**ASSIGNED TASK**
For the material that follows, return exactly the lines from the one with "Me Ferme Quick Eyebrow EX" through the one with "interventi di", both ends included.

**RECORDS FOR PROCESSING**
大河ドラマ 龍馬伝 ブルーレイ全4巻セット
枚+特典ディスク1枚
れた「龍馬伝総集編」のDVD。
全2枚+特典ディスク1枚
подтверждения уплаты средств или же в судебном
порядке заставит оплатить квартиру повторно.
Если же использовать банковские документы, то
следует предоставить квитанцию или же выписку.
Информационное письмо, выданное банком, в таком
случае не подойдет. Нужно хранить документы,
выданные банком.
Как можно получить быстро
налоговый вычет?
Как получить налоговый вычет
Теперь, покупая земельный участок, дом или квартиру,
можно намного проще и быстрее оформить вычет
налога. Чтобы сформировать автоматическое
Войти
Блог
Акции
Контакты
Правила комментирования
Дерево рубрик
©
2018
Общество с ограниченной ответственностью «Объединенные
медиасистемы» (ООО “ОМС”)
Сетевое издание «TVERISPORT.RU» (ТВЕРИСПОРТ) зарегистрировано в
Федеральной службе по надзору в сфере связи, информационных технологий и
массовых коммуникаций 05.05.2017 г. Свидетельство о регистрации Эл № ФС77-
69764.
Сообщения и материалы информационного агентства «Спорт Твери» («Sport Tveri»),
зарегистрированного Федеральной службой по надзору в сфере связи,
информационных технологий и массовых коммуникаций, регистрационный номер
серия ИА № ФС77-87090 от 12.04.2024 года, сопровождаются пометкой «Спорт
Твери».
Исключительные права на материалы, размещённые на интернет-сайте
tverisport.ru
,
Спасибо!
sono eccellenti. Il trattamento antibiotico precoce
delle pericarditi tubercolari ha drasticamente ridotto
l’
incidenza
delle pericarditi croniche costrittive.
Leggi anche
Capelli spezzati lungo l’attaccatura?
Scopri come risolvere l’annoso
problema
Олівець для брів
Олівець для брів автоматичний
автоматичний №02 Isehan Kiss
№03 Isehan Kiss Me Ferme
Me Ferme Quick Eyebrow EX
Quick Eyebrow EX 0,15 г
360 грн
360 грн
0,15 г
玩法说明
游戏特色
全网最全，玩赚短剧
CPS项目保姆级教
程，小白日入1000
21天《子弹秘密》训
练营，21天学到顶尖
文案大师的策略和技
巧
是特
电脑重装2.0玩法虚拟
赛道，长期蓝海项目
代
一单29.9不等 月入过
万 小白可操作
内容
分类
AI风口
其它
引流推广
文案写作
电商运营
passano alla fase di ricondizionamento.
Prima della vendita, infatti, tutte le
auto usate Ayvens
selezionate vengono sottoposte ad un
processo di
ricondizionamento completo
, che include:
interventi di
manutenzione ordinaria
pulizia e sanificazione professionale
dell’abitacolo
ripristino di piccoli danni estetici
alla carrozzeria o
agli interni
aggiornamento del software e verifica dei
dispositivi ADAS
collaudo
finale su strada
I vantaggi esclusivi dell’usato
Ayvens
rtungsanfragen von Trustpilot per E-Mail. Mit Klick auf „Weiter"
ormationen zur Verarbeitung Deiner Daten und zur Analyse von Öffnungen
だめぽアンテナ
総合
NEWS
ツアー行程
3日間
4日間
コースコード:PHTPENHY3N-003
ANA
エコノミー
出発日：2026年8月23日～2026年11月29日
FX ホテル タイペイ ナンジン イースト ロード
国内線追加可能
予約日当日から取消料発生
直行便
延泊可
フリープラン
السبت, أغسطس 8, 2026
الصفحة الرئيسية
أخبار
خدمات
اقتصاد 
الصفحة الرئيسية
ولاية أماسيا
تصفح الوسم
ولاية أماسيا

**RESPONSE FOR THIS EXERCISE**
Me Ferme Quick Eyebrow EX
Quick Eyebrow EX 0,15 г
360 грн
360 грн
0,15 г
玩法说明
游戏特色
全网最全，玩赚短剧
CPS项目保姆级教
程，小白日入1000
21天《子弹秘密》训
练营，21天学到顶尖
文案大师的策略和技
巧
是特
电脑重装2.0玩法虚拟
赛道，长期蓝海项目
代
一单29.9不等 月入过
万 小白可操作
内容
分类
AI风口
其它
引流推广
文案写作
电商运营
passano alla fase di ricondizionamento.
Prima della vendita, infatti, tutte le
auto usate Ayvens
selezionate vengono sottoposte ad un
processo di
ricondizionamento completo
, che include:
interventi di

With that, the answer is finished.